Earlier on Monday, the prime minister unveiled his ‘living with Covid’ plan in the House of Commons.
He also expressed concern about new variants during his address to MPs, saying there may be “significant resurgences” in the future.
But, he said the government would “maintain our resilience to manage and respond to these risks, including our world-leading ONS survey which will allow us to continue tracking the virus in granular detail, with regional and age breakdowns helping us to spot surges as and where they happen”.
As part of a shift away from government intervention towards “personal responsibility”, Boris Johnson announced the end of all legal domestic restrictions in England.
This includes removing the legal requirement for people who test positive to self-isolate from Thursday.
Explaining his rationale behind the move, Mr Johnson hailed the success of the testing programme, but said the budget in the last financial year was bigger than that of the Home Office, costing £2 million in the last month alone.

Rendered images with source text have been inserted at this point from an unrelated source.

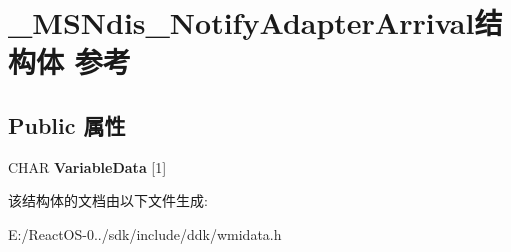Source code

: \hypertarget{struct___m_s_ndis___notify_adapter_arrival}{}\section{\+\_\+\+M\+S\+Ndis\+\_\+\+Notify\+Adapter\+Arrival结构体 参考}
\label{struct___m_s_ndis___notify_adapter_arrival}
\subsection*{Public 属性}
\begin{DoxyCompactItemize}
\item 
\mbox{\label{struct___m_s_ndis___notify_adapter_arrival_ab960b8ba4e543d6edca2bba029a5e59a}} 
C\+H\+AR {\bfseries Variable\+Data} \mbox{[}1\mbox{]}
\end{DoxyCompactItemize}


该结构体的文档由以下文件生成\+:\begin{DoxyCompactItemize}
\item 
E\+:/\+React\+O\+S-\/0../sdk/include/ddk/wmidata.\+h\end{DoxyCompactItemize}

This he said, combined with the reduced severity of Omicron and high levels of immunity, had played a part in his decision to scale back on free symptomatic and asymptomatic testing.
However, he said the government was working with retailers to ensure the public could “always buy a test”.
There is now a time limit on ordering lateral flow tests, with individuals not only able to order a box every three days, instead of 24 hours as was previously.
The changes will be subject to approval by Parliament.